How I Found Contraception That Works For Me
"Before I started uni, I wanted to choose a contraception plan that was simple and without side effects, but none of the options were great."
Babies are so cute, with their tiny hands and adorable little faces. But what’s even cuter is having the freedom and resources to make decisions about when and how I might eventually have one of my own.
Before I started uni, I wanted to choose a contraception plan that was simple and without side effects, but none of the options were great. It may seem easy for some, but for me remembering to take a pill every single day at the same time is just way too hard. Plus knowing that illness and certain medications could prevent it from working stresses me all the way out.

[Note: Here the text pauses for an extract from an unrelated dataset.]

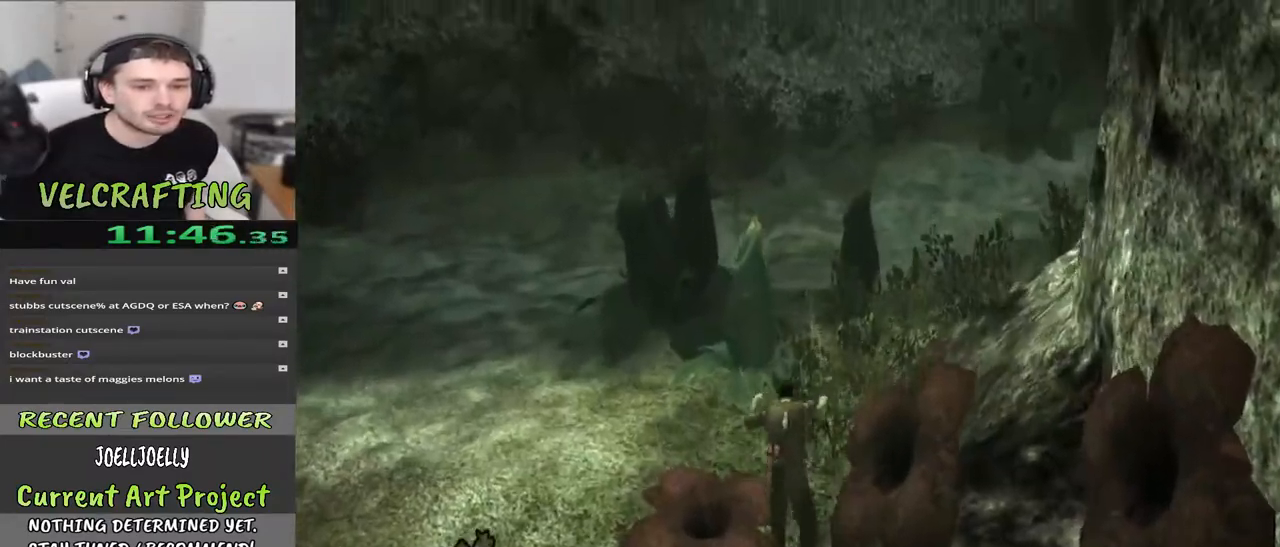
{"buttons": [], "left_stick": "up", "right_stick": "center", "events": [[250, "right_stick", "right"], [500, "right_stick", "center"]]}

Using an Implanon (a small plastic rod inserted in the upper arm that releases hormones) is a bit too cyborg for me. A less common option is regular hormonal injections, which I desperately want to avoid.
Fortunately my mum understood my concerns, and told me there was another option. In Australia the Mirena is the main option for intrauterine devices (IUDs), though there is also a copper IUD available for those who are reluctant or unable to use hormonal contraceptives. Basically it’s a small T-shaped piece of plastic inserted to the uterus, which releases low doses of a hormone called levonorgestrel into the body. It prevents pregnancy by thickening cervical mucus, obstructing the sperm from reaching the egg and thinning the uterine lining. It’s considered the most reliable contraceptive method, with an effectiveness of over 99 per cent. It costs around $30-$40 to purchase and insertion is generally covered by Medicare.
I had my reservations about putting some freaky science plastic inside me, and worried I would be one of the few people who suffer infections or perforations from the device. But then I read that it’s completely reversible, with no lasting effects on the reproductive system, and I thought I would at least give it a try.
I had my reservations about putting some freaky science plastic inside me
I’ll be honest with you, taking my pants off in front of a stranger then trying to lie still while she put cold metal instruments inside me was uncomfortable. Then I came home from the gynaecologists office and lay on the couch in the foetal position for several hours, which felt ironic as I’d just had my body made unable to sustain a foetus.
I was told there might be some light bleeding afterwards. It was annoying, but fine. However when the bleeding didn’t stop for about seven weeks I went back to my GP, about to beg her to take this thing out of me. She didn’t though, instead prescribing a contraceptive pill to take until the bleeding stopped. And that was… it. No weight fluctuations, bloating, acne, mood swings or pain. No repeat prescriptions or wasting time at a chemist. I didn’t need to think about it again for another five years, which is the maximum time before it needs replacing.
Finding Contraception For You
Now, three years in, I have a very light period every few months and though I still experience some mild PMS symptoms the pain is very manageable. It’s only the unpredictability of my cycle now that annoys me, as it seems to coincide with whenever I’m wearing new white undies.
While I’ve found the best option for me, I encourage you to do your own research about what contraceptive method will work most effectively for you and your body, and to speak to a health professional about your options – especially if you have a condition that affects your reproductive system. And remember that hormonal methods do not protect against STIs or HIV, so be safe!